Le travail de l'apiculteur en

Mars

En ce début du mois de mars, les températures continuent de varier de manière importante, on pourrait penser que le printemps est arrivé. Mais l’hiver n’est pas fini et quelques gelées peuvent encore arriver.
Il a beaucoup plu et des terrains sont encore inondés.

Dans la ruche
La grappe commence à se disloquer sous l’effet de la chaleur croissante. La reine va accroître sa ponte et les abeilles rentrent désormais avec du pollen sur les pattes. Les principales sources sont les noisetiers, les amandiers, les buis, les saules marsault, les ficaires, les hellébores, les prunelliers et le mimosa.
Le couvain devrait occuper plusieurs cadres si le développement se fait correctement.
Les premiers pollens sont arrivés, le saule Marsault donne un excellent pollen, si la ponte de la reine est repartie depuis longtemps la quantité de pollen requise pour la croissance démographique de la colonie est impressionnante.
Si une forte miellée apparaît lors de la floraison du saule Marsault, c’est l’indicateur d’une année à essaimage. (Le saule marsault est un arbre qui fleurit assez précocement : de février jusqu'au mois d'avril. Les fleurs mâles et femelles apparaissent en même temps, avant les feuilles).

Au rucher
Il convient de vérifier les réserves pour le moins, soupeser ses ruches pour tenter d’estimer les réserves : ruche facile à soulever égal danger immédiat, nourrissement sans retard avec du sirop, 50/50 : moitié eau, moitié sucre.
Là, le nourrissement liquide, a un double objectif : de sauvetage d’abord, si la ruche est à court de réserve, et de stimulation, car il s’agit aussi de relancer le développement de la colonie : la reine pond, il faut nourrir les larves et le but est bien d’amener la ruchée à une population la plus fournie possible, pour la miellée principale. Il faut du monde pour « faire du miel ».

Vous profiterez d’une belle journée ensoleillée pour effectuer la visite de printemps et évaluer l’état de votre cheptel, mais restons prudents, car des températures bien basses peuvent encore se produire
Pour toute visite ou ouverture de ruche, il faudra attendre que la saison se stabilise, que la température minimum de 12 à 15 degrés se soit installée depuis plusieurs jours : le couvain, lui, craint le froid.

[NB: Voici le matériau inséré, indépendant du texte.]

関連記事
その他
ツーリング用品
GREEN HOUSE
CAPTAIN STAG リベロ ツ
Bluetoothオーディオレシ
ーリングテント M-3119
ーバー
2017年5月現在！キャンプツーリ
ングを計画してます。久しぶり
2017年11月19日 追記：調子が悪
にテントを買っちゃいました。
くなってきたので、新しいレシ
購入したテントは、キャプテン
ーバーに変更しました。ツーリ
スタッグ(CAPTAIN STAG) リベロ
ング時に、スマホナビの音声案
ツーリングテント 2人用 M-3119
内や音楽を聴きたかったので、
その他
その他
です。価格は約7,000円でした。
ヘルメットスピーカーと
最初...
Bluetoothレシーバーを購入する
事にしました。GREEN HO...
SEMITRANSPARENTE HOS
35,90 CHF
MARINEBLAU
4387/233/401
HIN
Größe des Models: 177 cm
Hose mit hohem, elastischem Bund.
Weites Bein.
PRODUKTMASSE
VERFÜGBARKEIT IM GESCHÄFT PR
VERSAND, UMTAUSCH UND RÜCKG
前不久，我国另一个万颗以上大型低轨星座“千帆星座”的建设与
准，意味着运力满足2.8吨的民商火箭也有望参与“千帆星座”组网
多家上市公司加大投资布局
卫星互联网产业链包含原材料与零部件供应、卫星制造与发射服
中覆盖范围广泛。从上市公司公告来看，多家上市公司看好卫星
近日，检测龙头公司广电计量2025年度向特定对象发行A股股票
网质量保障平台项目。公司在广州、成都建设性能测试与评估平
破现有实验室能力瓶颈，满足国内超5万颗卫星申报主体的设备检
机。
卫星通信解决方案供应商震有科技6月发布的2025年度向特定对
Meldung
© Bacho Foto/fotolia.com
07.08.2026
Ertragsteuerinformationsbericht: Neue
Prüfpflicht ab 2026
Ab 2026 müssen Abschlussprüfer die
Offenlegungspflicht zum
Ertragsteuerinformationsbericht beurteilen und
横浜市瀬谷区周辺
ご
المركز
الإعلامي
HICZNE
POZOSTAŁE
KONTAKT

Par contre si de beaux jours se succèdent, le changement des plateaux de sol est à faire. À deux, c’est le plus commode, après un bon enfumage sur l’entrée (5 coups de soufflet au trou de vol d’une fumée abondante). On décolle le plateau de sol au lève-cadres, on soulève le corps et l’aide glisse le plateau de sol nouveau. On cale l’ensemble de façon à ce que les nourrisseurs puissent être de niveau.
On notera l’état de propreté ou de saleté du plateau, c’est un indicateur de l’état de la colonie, de sa capacité de nettoyage et de son volume, cela permet de voir également si un prédateur s’y est introduit.
Une surabondance de pailles, restes d’abeilles mortes, noyaux, font craindre la visite de lézards, musaraignes qui auront consommé des abeilles, les réserves de miel. Les rayons seront très abîmés et si la colonie est encore en vie, sans doute très amoindrie, il faudra équiper la ruche en rayons neufs, sans doute prévoir de réunir la colonie, mais sûrement de la nourrir comme un essaim.
Le plateau de sol enlevé, les observations notées sur le carnet, on procède au nettoyage du plateau.